▶ **Assigned task**: Write out the entries below exactly as they stand. Skip every image.
Segment Open
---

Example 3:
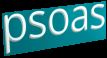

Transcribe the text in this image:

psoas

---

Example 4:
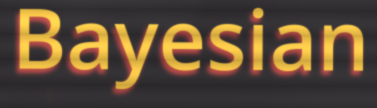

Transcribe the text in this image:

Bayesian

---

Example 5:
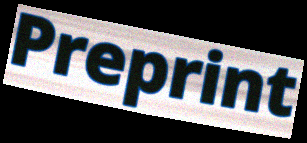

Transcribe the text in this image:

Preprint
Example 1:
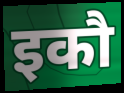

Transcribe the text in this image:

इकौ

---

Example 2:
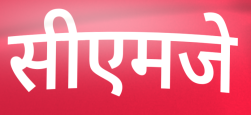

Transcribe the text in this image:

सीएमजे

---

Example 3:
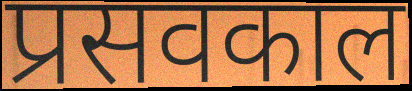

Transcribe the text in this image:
Segment Closed
▶ **Reply**:
---

Example 3:

Transcribe the text in this image:

psoas

---

Example 4:

Transcribe the text in this image:

Bayesian

---

Example 5:

Transcribe the text in this image:

Preprint
Example 1:

Transcribe the text in this image:

इकौ

---

Example 2:

Transcribe the text in this image:

सीएमजे

---

Example 3:

Transcribe the text in this image:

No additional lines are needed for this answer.